■ **WHAT THE TASK ASKS**: Give the number of lines in this listing that hold "unspecified". No other words belong in the reply.

■ **SOURCE DATA**:

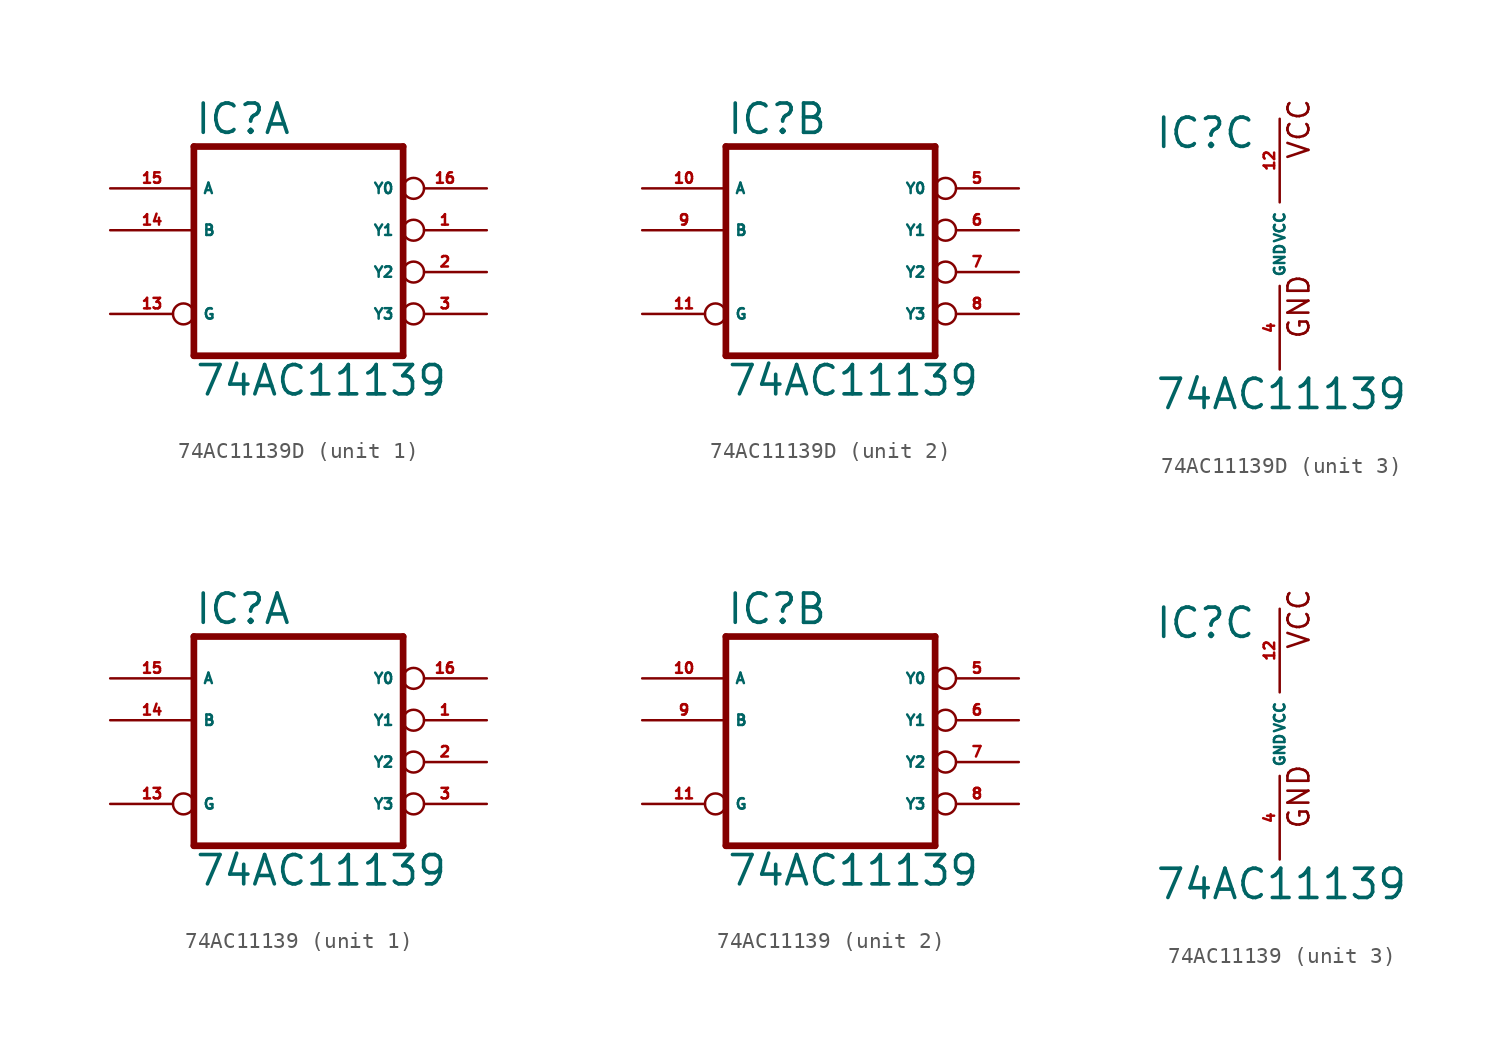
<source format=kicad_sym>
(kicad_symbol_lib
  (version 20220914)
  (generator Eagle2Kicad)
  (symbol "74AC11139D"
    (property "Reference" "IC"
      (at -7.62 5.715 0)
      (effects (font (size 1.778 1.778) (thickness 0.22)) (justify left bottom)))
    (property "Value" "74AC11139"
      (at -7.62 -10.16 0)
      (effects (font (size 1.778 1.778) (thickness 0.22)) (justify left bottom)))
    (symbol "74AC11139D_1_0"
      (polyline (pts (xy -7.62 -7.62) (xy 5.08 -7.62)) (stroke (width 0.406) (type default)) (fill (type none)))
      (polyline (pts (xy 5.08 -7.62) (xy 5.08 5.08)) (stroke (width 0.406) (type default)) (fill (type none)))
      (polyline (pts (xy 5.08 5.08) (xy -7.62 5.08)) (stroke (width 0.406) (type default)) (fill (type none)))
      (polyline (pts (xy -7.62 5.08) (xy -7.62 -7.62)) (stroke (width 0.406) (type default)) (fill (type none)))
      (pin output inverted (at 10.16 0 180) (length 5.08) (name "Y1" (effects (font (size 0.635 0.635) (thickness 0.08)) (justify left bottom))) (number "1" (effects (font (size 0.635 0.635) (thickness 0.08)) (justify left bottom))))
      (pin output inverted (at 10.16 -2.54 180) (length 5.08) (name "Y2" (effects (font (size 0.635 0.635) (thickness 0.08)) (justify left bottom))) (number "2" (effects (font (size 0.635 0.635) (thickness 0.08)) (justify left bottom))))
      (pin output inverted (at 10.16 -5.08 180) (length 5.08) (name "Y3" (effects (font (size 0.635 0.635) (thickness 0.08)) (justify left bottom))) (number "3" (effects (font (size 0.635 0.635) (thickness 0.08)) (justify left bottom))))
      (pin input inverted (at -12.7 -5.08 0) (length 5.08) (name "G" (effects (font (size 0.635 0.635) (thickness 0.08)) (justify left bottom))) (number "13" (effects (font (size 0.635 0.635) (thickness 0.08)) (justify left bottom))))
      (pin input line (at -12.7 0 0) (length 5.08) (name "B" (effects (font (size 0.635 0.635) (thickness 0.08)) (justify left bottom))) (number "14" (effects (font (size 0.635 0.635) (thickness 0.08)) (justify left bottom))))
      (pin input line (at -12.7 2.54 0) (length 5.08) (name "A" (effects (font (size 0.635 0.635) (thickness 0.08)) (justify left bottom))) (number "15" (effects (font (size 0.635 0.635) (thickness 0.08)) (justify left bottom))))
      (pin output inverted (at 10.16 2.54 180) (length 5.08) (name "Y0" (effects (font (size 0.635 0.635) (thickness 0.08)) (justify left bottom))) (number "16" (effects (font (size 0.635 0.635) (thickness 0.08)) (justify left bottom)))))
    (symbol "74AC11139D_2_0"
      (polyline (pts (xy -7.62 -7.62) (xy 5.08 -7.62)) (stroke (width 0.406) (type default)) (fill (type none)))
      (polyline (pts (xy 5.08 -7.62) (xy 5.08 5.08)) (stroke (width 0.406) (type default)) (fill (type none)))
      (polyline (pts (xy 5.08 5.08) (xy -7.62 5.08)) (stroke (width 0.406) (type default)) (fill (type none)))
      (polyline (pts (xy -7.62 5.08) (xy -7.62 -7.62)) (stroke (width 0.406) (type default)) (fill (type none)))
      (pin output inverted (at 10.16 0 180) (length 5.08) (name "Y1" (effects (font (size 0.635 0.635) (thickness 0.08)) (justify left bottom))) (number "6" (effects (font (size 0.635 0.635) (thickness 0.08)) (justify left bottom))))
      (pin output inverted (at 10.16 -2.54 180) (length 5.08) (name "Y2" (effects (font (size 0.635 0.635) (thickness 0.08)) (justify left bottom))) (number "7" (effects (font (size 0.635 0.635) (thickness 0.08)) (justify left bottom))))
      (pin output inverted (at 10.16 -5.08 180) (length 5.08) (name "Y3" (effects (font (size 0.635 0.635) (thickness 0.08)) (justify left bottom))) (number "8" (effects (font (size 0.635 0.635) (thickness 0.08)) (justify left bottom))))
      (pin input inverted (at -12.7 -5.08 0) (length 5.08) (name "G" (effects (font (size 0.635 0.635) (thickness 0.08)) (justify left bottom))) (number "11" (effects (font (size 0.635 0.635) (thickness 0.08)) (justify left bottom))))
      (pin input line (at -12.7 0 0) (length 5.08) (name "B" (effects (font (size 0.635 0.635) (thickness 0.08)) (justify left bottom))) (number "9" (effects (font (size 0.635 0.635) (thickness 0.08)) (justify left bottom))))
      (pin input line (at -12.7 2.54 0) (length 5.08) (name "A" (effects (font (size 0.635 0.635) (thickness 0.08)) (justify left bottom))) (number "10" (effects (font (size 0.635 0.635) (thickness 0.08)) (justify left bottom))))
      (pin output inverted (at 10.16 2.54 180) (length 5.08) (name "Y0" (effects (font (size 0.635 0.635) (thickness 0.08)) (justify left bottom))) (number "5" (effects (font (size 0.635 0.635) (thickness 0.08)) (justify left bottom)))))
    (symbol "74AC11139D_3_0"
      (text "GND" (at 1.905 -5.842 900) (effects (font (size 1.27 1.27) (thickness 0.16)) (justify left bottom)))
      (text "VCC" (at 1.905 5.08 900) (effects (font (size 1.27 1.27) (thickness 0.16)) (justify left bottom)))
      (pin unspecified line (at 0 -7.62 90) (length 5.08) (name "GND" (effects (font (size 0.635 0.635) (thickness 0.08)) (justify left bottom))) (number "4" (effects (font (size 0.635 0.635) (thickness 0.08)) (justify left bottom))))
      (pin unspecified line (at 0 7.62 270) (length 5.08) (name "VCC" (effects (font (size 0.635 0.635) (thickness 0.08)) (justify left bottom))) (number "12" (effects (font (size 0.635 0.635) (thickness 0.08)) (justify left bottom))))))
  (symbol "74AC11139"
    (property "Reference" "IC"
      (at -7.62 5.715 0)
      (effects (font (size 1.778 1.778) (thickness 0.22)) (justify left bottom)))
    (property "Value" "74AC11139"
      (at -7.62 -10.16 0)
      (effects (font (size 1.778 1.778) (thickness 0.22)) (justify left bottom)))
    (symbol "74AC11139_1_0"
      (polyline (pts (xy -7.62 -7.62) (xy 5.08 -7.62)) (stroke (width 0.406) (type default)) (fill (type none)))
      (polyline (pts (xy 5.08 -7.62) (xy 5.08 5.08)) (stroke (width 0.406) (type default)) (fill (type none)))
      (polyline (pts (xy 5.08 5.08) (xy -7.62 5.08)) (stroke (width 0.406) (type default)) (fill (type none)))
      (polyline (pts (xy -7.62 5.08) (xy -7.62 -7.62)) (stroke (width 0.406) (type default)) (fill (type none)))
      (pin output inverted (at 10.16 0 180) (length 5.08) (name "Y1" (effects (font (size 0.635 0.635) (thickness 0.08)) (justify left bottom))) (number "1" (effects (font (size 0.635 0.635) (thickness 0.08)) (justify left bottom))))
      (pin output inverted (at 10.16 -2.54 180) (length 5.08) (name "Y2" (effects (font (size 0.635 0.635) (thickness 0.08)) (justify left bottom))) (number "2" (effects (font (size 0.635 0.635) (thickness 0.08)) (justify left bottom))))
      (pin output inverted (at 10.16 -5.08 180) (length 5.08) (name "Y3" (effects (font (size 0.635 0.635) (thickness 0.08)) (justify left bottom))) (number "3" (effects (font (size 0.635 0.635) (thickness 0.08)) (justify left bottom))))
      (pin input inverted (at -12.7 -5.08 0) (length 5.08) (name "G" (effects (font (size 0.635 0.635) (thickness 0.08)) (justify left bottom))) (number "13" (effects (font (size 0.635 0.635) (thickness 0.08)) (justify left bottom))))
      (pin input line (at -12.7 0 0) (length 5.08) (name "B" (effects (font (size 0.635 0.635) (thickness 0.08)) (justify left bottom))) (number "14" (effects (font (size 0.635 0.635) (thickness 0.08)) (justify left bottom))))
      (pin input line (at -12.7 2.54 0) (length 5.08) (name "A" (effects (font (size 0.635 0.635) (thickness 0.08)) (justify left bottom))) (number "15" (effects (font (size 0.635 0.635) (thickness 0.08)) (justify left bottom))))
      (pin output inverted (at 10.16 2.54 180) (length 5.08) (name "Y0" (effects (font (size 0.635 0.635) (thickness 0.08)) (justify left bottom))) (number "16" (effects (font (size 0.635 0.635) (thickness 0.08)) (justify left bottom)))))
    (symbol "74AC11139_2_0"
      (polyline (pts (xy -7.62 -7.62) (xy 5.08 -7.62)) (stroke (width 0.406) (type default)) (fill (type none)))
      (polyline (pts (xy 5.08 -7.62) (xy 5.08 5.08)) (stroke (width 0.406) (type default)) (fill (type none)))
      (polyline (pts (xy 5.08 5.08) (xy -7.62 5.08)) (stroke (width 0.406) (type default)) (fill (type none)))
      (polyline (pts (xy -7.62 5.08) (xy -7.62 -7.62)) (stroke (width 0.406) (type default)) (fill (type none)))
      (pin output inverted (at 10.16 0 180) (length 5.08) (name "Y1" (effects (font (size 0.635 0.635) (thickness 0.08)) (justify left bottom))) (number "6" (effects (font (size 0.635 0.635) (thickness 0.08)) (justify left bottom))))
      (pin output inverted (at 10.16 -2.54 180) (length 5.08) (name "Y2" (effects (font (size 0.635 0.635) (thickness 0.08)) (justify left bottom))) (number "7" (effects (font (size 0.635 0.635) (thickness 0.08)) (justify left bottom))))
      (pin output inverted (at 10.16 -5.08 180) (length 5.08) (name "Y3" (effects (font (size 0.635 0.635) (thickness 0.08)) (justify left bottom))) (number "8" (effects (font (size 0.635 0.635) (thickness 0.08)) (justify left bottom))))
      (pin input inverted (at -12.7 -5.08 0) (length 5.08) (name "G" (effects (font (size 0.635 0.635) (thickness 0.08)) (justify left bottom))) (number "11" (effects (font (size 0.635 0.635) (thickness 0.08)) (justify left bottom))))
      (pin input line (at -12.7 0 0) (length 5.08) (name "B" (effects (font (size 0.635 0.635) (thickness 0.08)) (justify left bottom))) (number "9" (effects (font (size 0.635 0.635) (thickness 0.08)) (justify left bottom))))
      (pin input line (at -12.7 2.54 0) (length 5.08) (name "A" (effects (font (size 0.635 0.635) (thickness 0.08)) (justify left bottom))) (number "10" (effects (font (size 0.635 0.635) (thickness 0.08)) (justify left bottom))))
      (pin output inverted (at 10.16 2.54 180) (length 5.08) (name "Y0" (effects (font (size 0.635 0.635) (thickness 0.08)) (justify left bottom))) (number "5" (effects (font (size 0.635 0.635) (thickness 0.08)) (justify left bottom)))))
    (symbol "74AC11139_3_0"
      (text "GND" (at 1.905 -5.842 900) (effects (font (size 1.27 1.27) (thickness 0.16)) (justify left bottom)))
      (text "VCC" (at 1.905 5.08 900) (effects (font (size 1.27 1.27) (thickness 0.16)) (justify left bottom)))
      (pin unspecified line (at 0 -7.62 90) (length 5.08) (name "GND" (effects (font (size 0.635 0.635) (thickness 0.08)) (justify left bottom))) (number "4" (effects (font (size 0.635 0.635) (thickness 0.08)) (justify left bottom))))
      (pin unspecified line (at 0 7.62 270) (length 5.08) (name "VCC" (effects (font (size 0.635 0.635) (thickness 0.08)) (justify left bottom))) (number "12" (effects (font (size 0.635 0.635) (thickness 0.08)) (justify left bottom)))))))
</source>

■ **SOLUTION**: 4